--- Task material Enclosed Below ---
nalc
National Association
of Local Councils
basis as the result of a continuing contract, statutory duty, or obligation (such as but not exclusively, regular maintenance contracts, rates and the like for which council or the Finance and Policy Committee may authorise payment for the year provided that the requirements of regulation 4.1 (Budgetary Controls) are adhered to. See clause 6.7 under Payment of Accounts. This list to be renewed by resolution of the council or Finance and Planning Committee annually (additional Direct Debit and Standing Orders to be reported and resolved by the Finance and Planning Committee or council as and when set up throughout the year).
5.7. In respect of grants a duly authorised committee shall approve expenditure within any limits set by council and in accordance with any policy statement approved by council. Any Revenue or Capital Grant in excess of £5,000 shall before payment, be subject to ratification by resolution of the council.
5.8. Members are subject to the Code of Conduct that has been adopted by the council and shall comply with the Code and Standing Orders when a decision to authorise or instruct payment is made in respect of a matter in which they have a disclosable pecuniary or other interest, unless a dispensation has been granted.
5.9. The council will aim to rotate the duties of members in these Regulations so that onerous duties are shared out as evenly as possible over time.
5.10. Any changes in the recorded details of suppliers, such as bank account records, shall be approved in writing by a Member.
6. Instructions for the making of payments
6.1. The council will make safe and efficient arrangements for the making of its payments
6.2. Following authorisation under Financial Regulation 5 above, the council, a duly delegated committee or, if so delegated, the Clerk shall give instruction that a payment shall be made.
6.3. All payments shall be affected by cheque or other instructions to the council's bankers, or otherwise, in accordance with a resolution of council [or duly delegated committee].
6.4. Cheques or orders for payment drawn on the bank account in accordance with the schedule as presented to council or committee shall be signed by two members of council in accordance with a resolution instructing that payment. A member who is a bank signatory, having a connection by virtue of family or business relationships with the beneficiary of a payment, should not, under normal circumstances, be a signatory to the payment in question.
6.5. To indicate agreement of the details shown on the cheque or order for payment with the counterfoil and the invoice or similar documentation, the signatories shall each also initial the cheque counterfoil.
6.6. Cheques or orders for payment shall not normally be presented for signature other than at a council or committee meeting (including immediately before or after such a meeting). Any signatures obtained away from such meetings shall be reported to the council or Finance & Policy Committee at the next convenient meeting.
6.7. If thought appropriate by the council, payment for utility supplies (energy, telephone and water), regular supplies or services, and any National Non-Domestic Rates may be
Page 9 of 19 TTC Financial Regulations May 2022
--- End of Enclosed Task material ---
#### [Aim of the task]
Copy each line in the entries above where the word "resolution" shows up.

#### [Answer below]
basis as the result of a continuing contract, statutory duty, or obligation (such as but not exclusively, regular maintenance contracts, rates and the like for which council or the Finance and Policy Committee may authorise payment for the year provided that the requirements of regulation 4.1 (Budgetary Controls) are adhered to. See clause 6.7 under Payment of Accounts. This list to be renewed by resolution of the council or Finance and Planning Committee annually (additional Direct Debit and Standing Orders to be reported and resolved by the Finance and Planning Committee or council as and when set up throughout the year).
5.7. In respect of grants a duly authorised committee shall approve expenditure within any limits set by council and in accordance with any policy statement approved by council. Any Revenue or Capital Grant in excess of £5,000 shall before payment, be subject to ratification by resolution of the council.
6.3. All payments shall be affected by cheque or other instructions to the council's bankers, or otherwise, in accordance with a resolution of council [or duly delegated committee].
6.4. Cheques or orders for payment drawn on the bank account in accordance with the schedule as presented to council or committee shall be signed by two members of council in accordance with a resolution instructing that payment. A member who is a bank signatory, having a connection by virtue of family or business relationships with the beneficiary of a payment, should not, under normal circumstances, be a signatory to the payment in question.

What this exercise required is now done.